“When the moment ends, we find ourselves feeling the same old feeling of wanting more happiness, and we start searching for the next thing that occupies our time and distracts us from what is most important in our lives and all those around us.” Wendy Schaller in a letter to her children
Now and then, my mother will write her thoughts on paper and send them to my siblings and me in an email or a lengthy text message. Her letters are everything I’ve ever wanted my writings to be: intentional and succinct, with a little dramatic flair sprinkled amongst the commas. MFA students and aspiring authors have spent years scraping their prose along the sidewalk to achieve this writing style, but it comes naturally to my mom. Recently I was re-reading a letter she wrote to us about her trip to Nashville when I stopped at the line I’ve quoted above. The phrase “the same old feeling” rolled around in my head for the rest of the day and I shook my fist in the air because she was right about something, yet again.

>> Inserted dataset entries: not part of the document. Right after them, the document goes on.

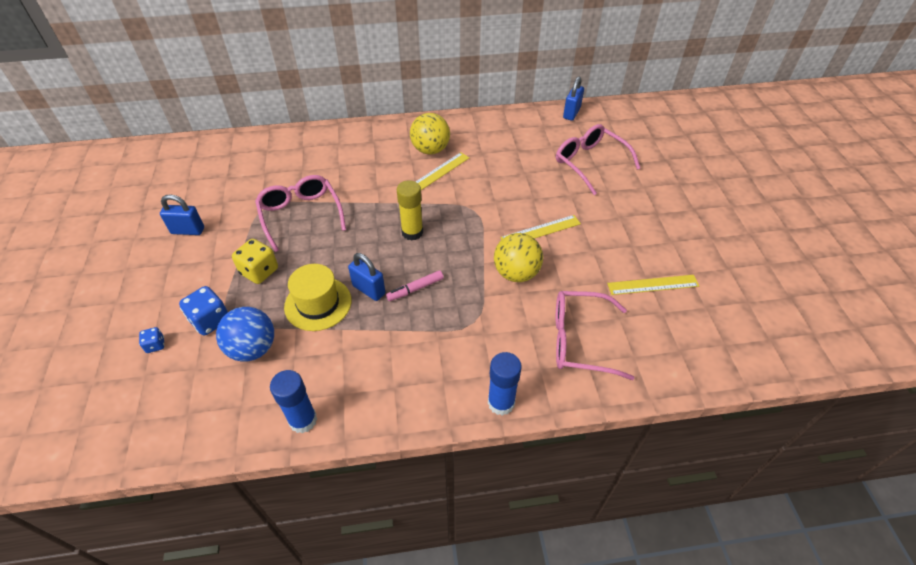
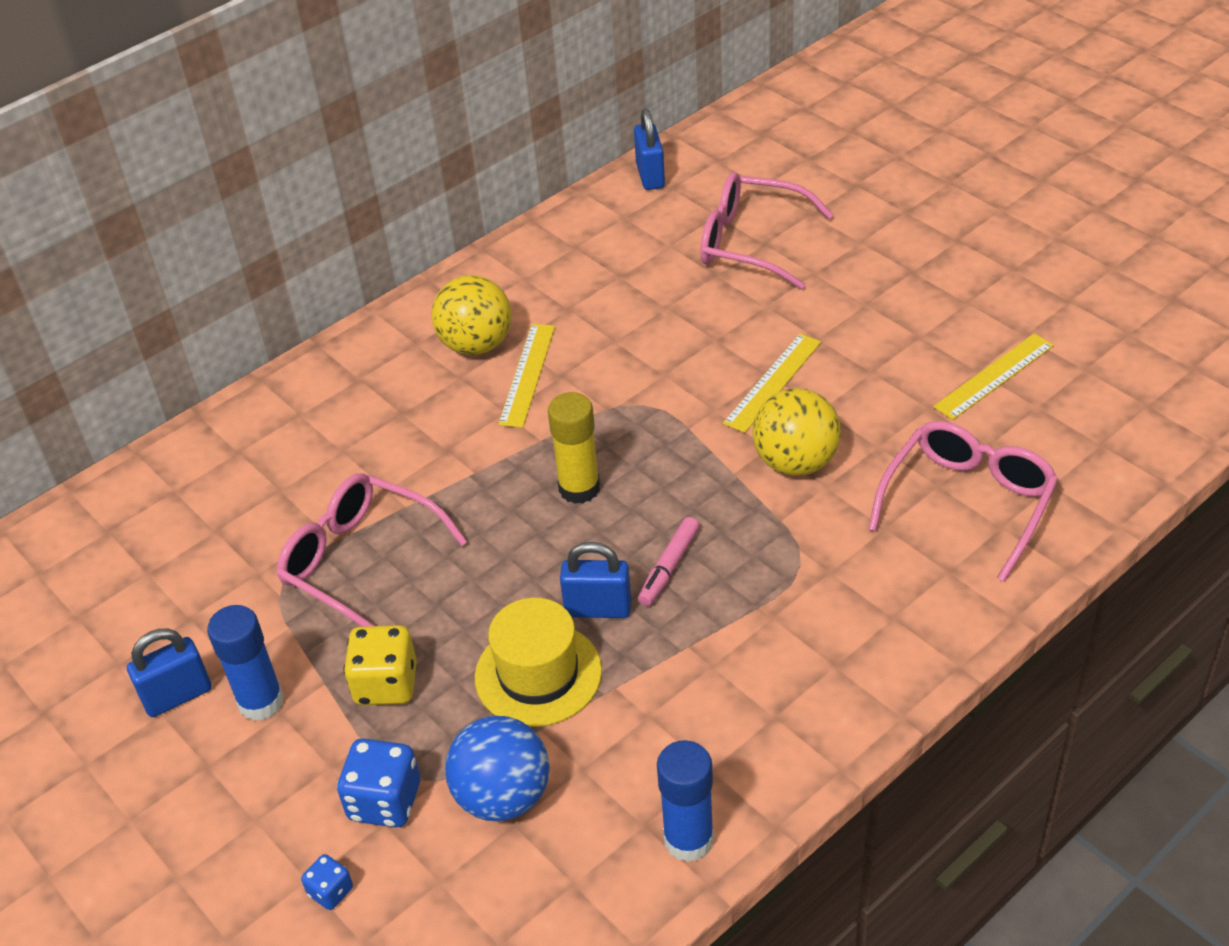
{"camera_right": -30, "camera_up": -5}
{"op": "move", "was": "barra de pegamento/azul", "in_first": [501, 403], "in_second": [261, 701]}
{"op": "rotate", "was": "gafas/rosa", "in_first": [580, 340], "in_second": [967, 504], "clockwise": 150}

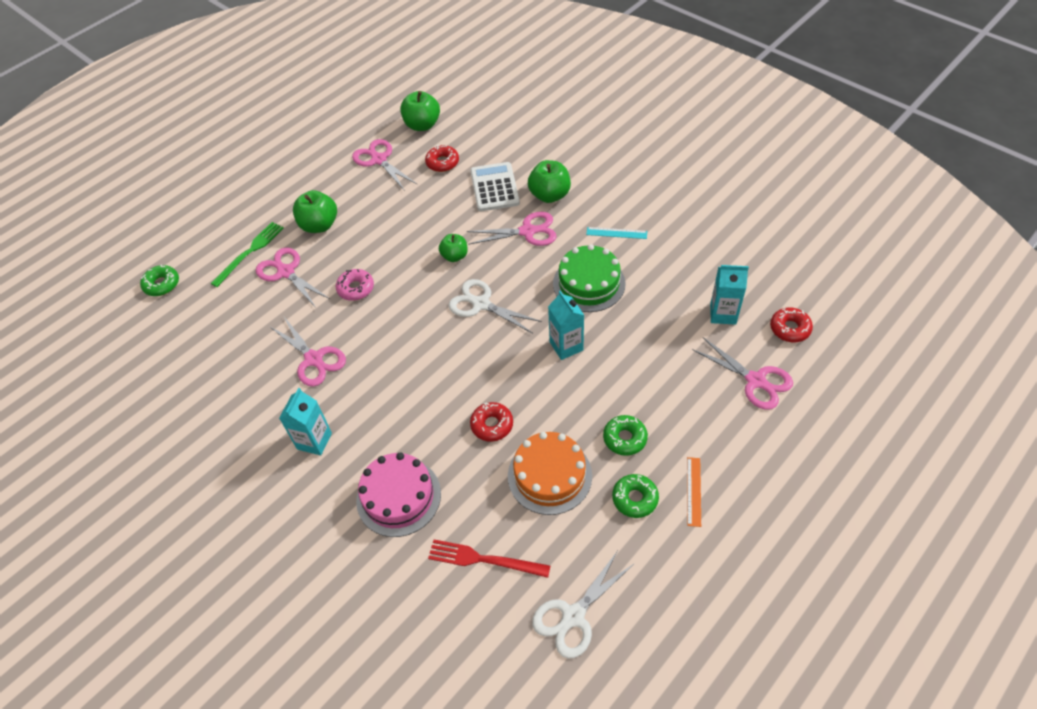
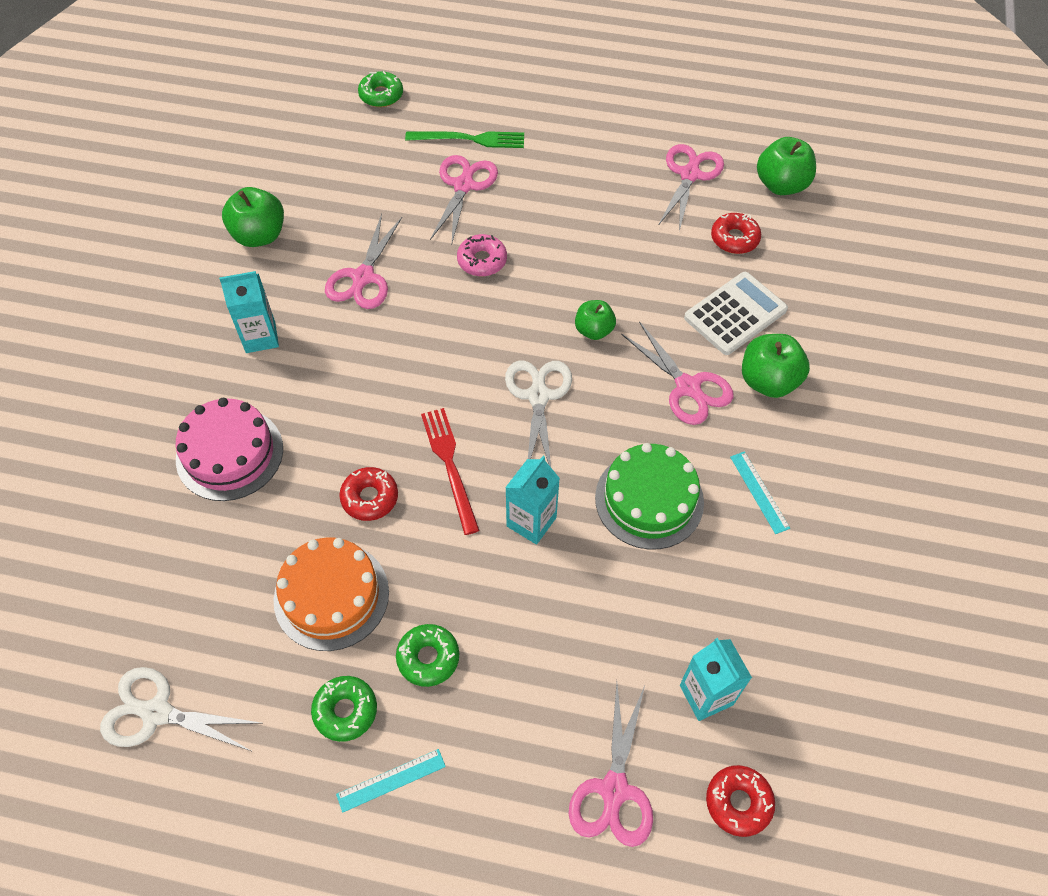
{"camera_right": 55, "camera_up": 5}
{"op": "move", "was": "manzana/verde", "in_first": [319, 225], "in_second": [259, 235]}
{"op": "move", "was": "tenedor/rojo", "in_first": [484, 559], "in_second": [450, 465]}
{"op": "recolor", "was": "regla/naranja", "now": "regla/turquesa", "in_first": [693, 491], "in_second": [391, 780]}

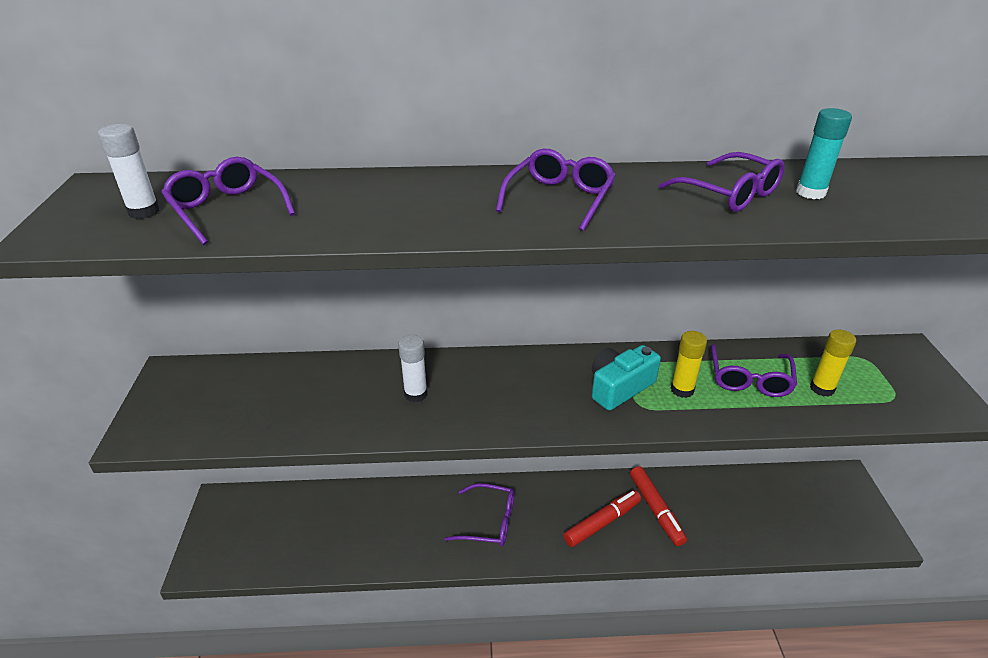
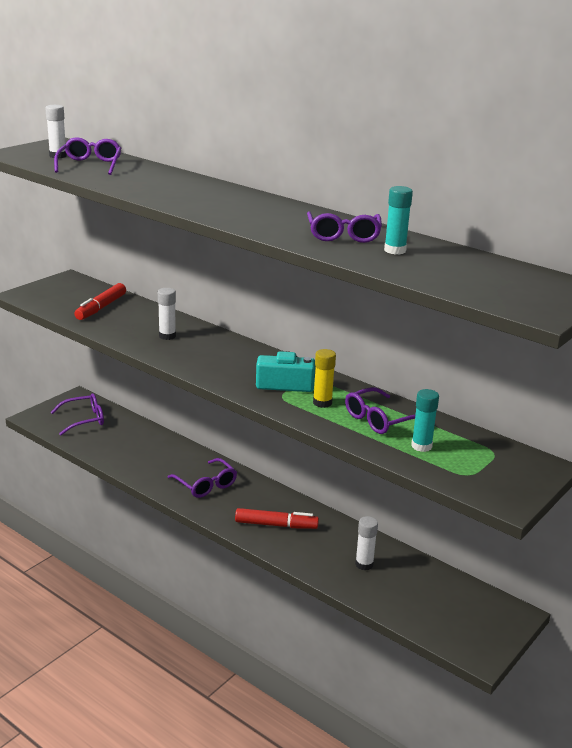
{"camera_right": 40, "camera_up": -10}
{"op": "insert", "now": "barra de pegamento/blanco", "in_second": [364, 564]}
{"op": "move", "was": "gafas/morado", "in_first": [559, 198], "in_second": [84, 419]}
{"op": "move", "was": "rotulador/rojo", "in_first": [655, 510], "in_second": [101, 308]}
{"op": "recolor", "was": "barra de pegamento/amarillo", "now": "barra de pegamento/turquesa", "in_first": [822, 388], "in_second": [421, 446]}

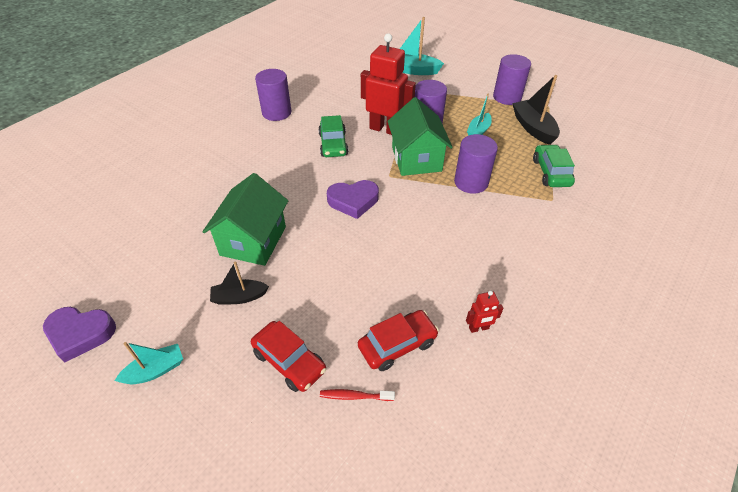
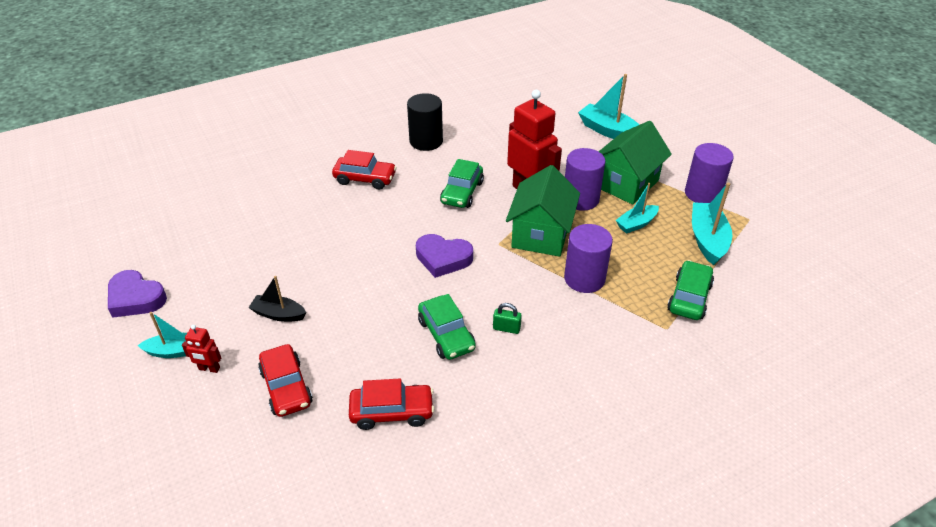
{"camera_right": 25, "camera_up": -5}
{"op": "delete", "was": "cepillo de dientes/rojo", "in_first": [354, 396]}
{"op": "insert", "now": "coche/rojo", "in_second": [365, 179]}
{"op": "insert", "now": "coche/verde", "in_second": [446, 335]}
{"op": "insert", "now": "candado/verde", "in_second": [506, 328]}
{"op": "move", "was": "casa/verde", "in_first": [253, 241], "in_second": [626, 183]}
{"op": "move", "was": "robot/rojo", "in_first": [479, 328], "in_second": [209, 368]}
{"op": "recolor", "was": "cilindro/morado", "now": "cilindro/negro", "in_first": [276, 112], "in_second": [426, 141]}
{"op": "recolor", "was": "barco/negro", "now": "barco/turquesa", "in_first": [533, 128], "in_second": [707, 240]}

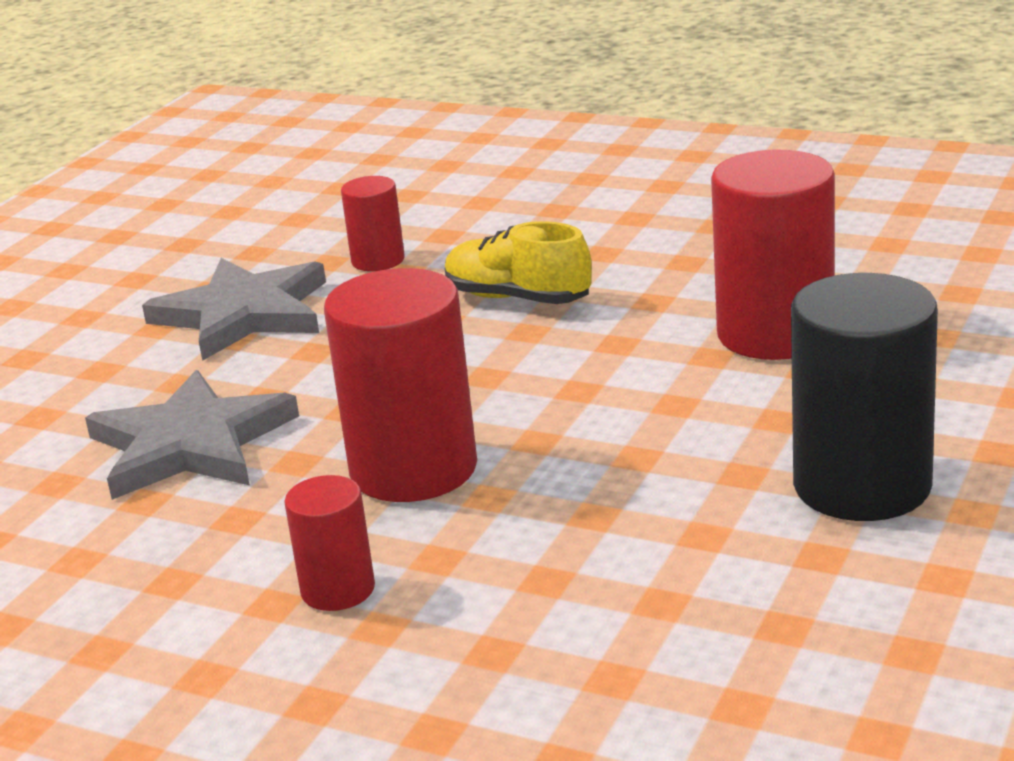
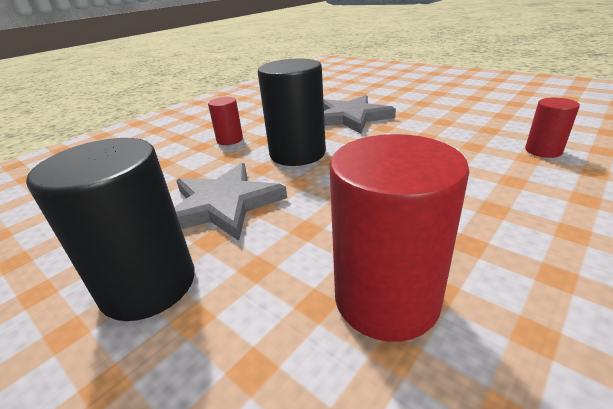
{"camera_right": 105, "camera_up": 5}
{"op": "delete", "was": "zapato/amarillo", "in_first": [517, 298]}
{"op": "move", "was": "estrella/gris", "in_first": [243, 314], "in_second": [223, 205]}
{"op": "recolor", "was": "cilindro/rojo", "now": "cilindro/negro", "in_first": [413, 469], "in_second": [297, 154]}

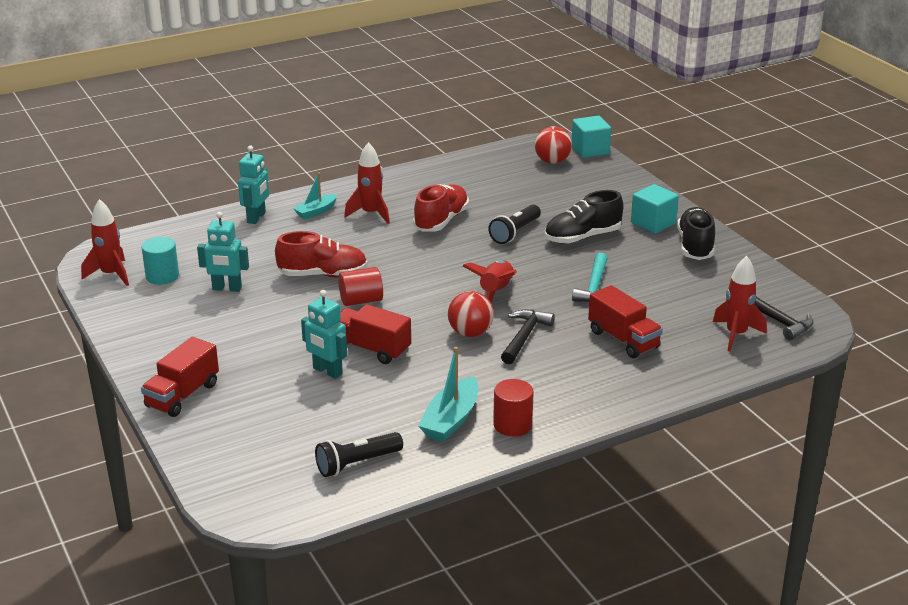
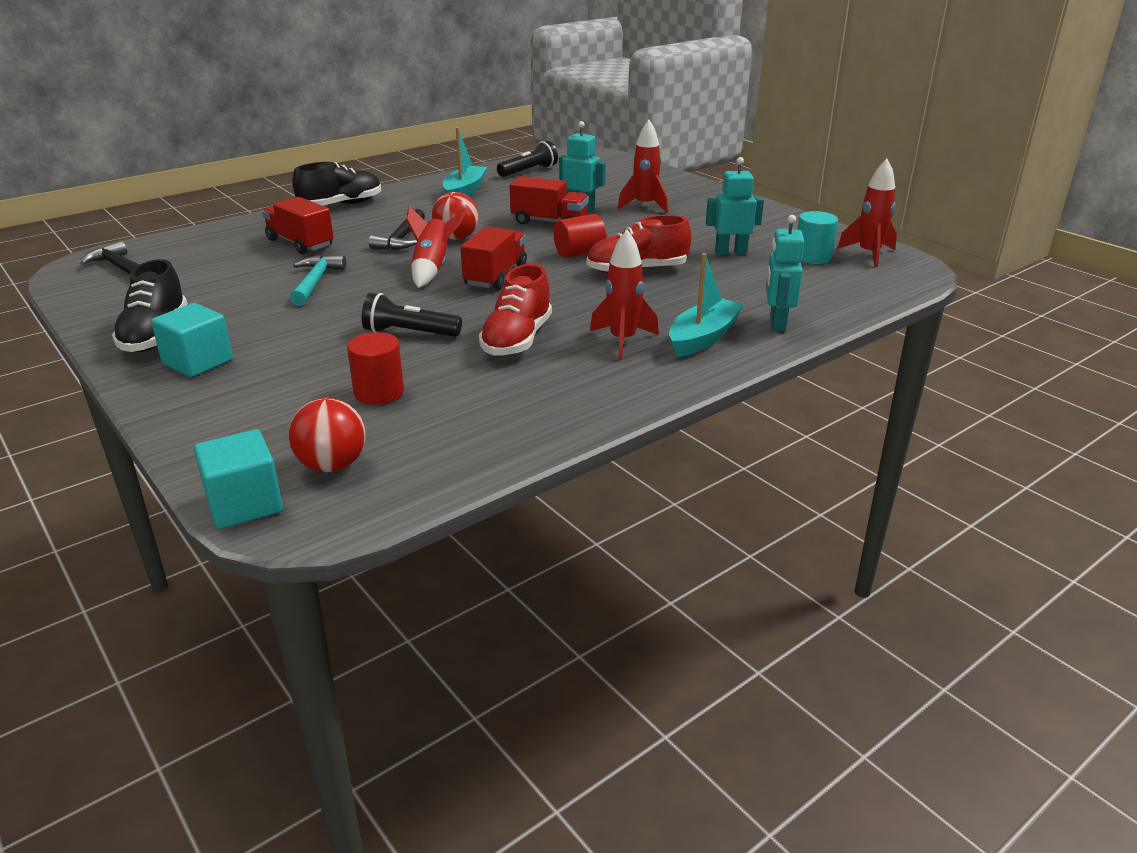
{"camera_right": 170, "camera_up": 0}
{"op": "move", "was": "camión/rojo", "in_first": [182, 395], "in_second": [495, 276]}
{"op": "move", "was": "cilindro/rojo", "in_first": [512, 425], "in_second": [379, 392]}
{"op": "move", "was": "zapato/negro", "in_first": [582, 237], "in_second": [341, 205]}
{"op": "move", "was": "cohete/rojo", "in_first": [736, 335], "in_second": [644, 206]}
{"op": "rotate", "was": "lámpara de mano/negro", "in_first": [515, 232], "in_second": [409, 333], "clockwise": -105}
{"op": "resize", "was": "barco/turquesa", "in_first": [316, 211], "in_second": [703, 338], "ratio": 1.53}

I have found that happiness, for me, is like a seesaw. I’m either up, down, or teetering somewhere in the middle between contentedness and despair. My seesaw moves throughout the day, changing with the levels of humidity in the summer air. I like to think that most people’s emotions fluctuate as much mine, but I’m starting to realize that it doesn’t really matter.
I stopped writing for fun about six months ago, around the time that I was studying to retake the LSAT. The deeper I went into the cave of logically reasoning, the further I became from my creative endeavors. It was a strange, out-of-body experience, leaving one side of myself behind as I worked to improve another side. I told myself that I was taking a break from writing and blogging to put all of my energy into my LSAT study. I convinced myself that I could only live one truth at a time. My anxiety heightened, and I tried to alleviate the symptoms with deep breathing exercises and naturally fermented sauerkraut.
But why can we not have many sides? Are we circles of men or are we hexagons of womanhood? I know I’m not the first or fiftieth humanoid to ask this question. I am no prophet — and here’s no great matter.
Join me on the balance beam of life, will you? The air is clean and crisp up here, and a pillow of freshly baked gnocchi awaits us if we fall. In the meantime, I plan to post as much as I can until equilibrium strikes. Cheers!